▸ **Task details**
Below, some lines carry pictures; leave those pictures out and retype exactly the lines from the one with "動迷，且在媒體業界有豐富的經驗，庫班接手之後把小" through the one with "Phillyrea latifolia (Olajfagyal)".
(Exercise material begins)
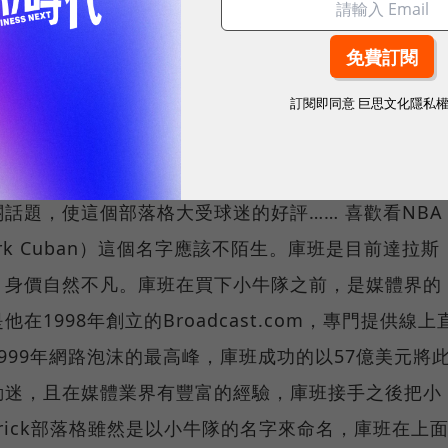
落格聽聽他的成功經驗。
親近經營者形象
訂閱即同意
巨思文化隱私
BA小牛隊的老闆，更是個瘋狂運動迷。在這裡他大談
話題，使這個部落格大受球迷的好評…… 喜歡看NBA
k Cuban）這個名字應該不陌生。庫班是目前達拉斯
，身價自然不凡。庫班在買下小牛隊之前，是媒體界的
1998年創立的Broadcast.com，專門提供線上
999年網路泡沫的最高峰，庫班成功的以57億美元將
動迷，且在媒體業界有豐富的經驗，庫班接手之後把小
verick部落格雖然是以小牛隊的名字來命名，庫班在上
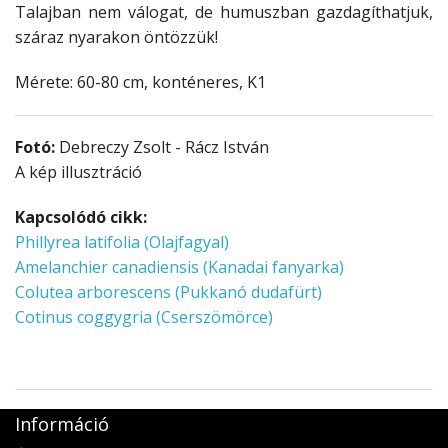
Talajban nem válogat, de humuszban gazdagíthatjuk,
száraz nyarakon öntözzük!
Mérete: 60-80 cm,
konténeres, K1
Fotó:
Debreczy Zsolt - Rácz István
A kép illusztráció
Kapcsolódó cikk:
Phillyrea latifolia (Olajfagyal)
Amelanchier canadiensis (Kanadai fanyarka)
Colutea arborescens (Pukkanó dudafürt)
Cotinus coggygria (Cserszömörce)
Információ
(Exercise material ends)
(Exercise material begins)
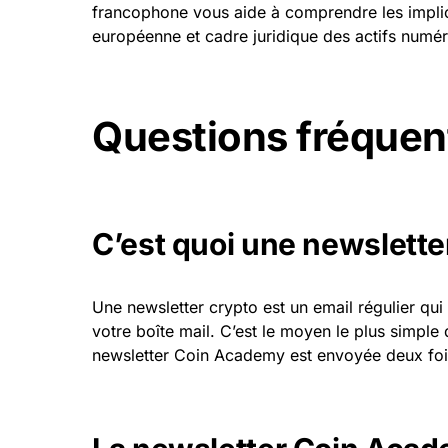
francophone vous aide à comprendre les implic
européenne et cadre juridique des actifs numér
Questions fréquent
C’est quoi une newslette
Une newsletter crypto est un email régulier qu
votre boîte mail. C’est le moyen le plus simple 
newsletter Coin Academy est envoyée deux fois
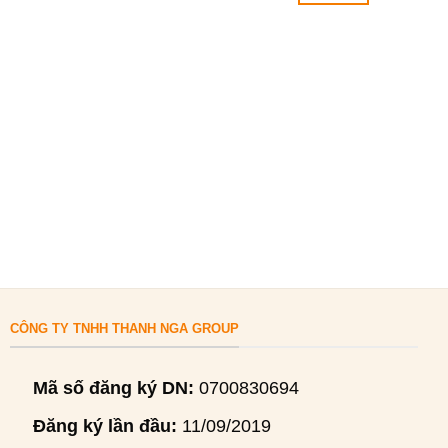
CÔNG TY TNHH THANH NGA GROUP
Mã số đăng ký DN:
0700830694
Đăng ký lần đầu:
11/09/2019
(Exercise material ends)
▸ **Solution to this exercise**
動迷，且在媒體業界有豐富的經驗，庫班接手之後把小
verick部落格雖然是以小牛隊的名字來命名，庫班在上
Talajban nem válogat, de humuszban gazdagíthatjuk,
száraz nyarakon öntözzük!
Mérete: 60-80 cm,
konténeres, K1
Fotó:
Debreczy Zsolt - Rácz István
A kép illusztráció
Kapcsolódó cikk:
Phillyrea latifolia (Olajfagyal)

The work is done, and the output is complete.